Graystar said:
The purpose of the pump is to move the water. The pump doesn’t care if you’re watercooling, watering the lawn, or pumping water out of your basement...its job is to load up water with potiential energy, bringing it to a higher energy state. How that water gets back down to a lower energy state is your business.
I don't beleive you addressed the question.
Actually, it’s 100% heat. Sound heats the air, and deforming a solid heats that solid.
The object applies a force to the table, it is deformed; something moves - this requires a force, kinetic energy, to do so. It is not 100% heat.
Take a piece of metal and bend it back and forth for a bit then touch the bend. It will be hot. It all turns into heat.
The vast majority of the force is used to break the metallic bonds.

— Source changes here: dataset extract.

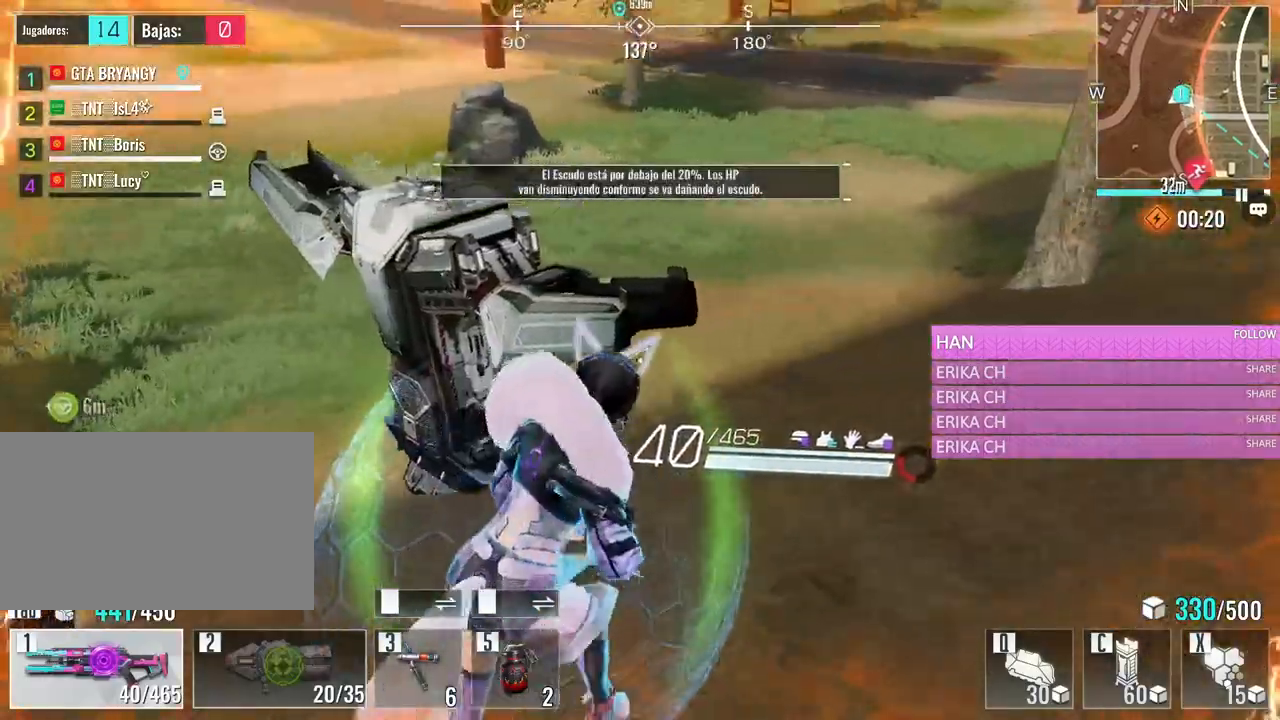
{"keys": ["a", "w"], "mouse": [], "events": [[183, "a", "down"], [316, "a", "up"], [466, "a", "down"]]}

Lets say the pump was filling a tub 20 feet in the air. The action of the pump is kinetic. More than simply being in motion, it is transferring energy. So, the Iwaki MD-20RZ is transferring its 20 watts into the water as it pushes it up to the tub. But remember, this pump is rated at 50 watts. So the pump consumed 30 watts of power, turning it into heat, in order to impart 20 watts worth of energy into the water.
Yep. I am in agreeance with you here. Pumps are not 100% efficient. My MD-30rz get exceptionally hot.
At this point the pump is done and is out of the picture. If you open a drain in the tub then the water will flow out, returning to its previous state, and being heated on impact. Or, the water can turn a waterwheel, have a nice cool trip down to its previous state, and perform the same type of transfer the pump just made, but to some other device...such as a grindstone. As with the pump, there will be a cost associated with the transfer in terms of friction of the moving parts. So maybe you end up with 10 watts of power at the grindstone’s business end.
The water applies a force to the water wheel to make it turn, friction saps some more energy too. Yes, when it impacts there will be heat, but again, not 100%.
Ein = Eout.
Ein = EKpumpoutput
Eout = (mass_of_waterwheel * acceleration_of_waterwheel) + sound (which is really EK) + heat (and so is this if you want to be pedantic).
As you said, you have a restrictive loop. There is an energy cost associated with pushing water through small holes at a certain speed. That energy is turned into heat through friction.
Some of it is, sure. But the system is pressurised (by the pump), and thus exerts a force on the walls of the loop, which because of newtons laws, is applied back to it (by the atmosphere).
The faster the water, the more heat is generated.
Friction sucks hey.
The speed of water through your system is determined by the number of watts available to push it, and turn into heat. More watts equals faster flow.
Phextwin said:
So if all the output power is used to heat up the water, what is the point of a pump? What moves the water? Where does the kinetic energy come from?
Some time ago where was a discussion as to how much more water a Mag 5 pump will push than a Mag 3. People thought the Mag 5 will push more because it had a zero-head rate of 500 gph, as opposed to the Mag 3 which had a zero-head rate of 350 gph. I, however, said that the two pumps would have the same rate of flow...and when measurements were finally made and charted, the two pumps did indeed have the same flow rate in a watercooling system. Why?
Because the restriction curve of the test system was to steep to take advantage of the MAG5's extra flow capacity and/or the accuracy of the flowmeters was not good enough.
Because both pumps had the same head...and the head rating (a measure of fluidic energy) is directly related to the BHP of the pumps.
Explain. I would have thought it would be more due to the impellor design. All the high head pumps i have seen use a closed impellor design, ie Iwaki MD-XXz & RD-XX, panworld PI-XX, laing DDC, D4 & D5 all are considered high head pumps, all have closed impellors.
The Iwaki MD-30 R, RX & RZ all have the same output power, yet their head ratings are vastly different.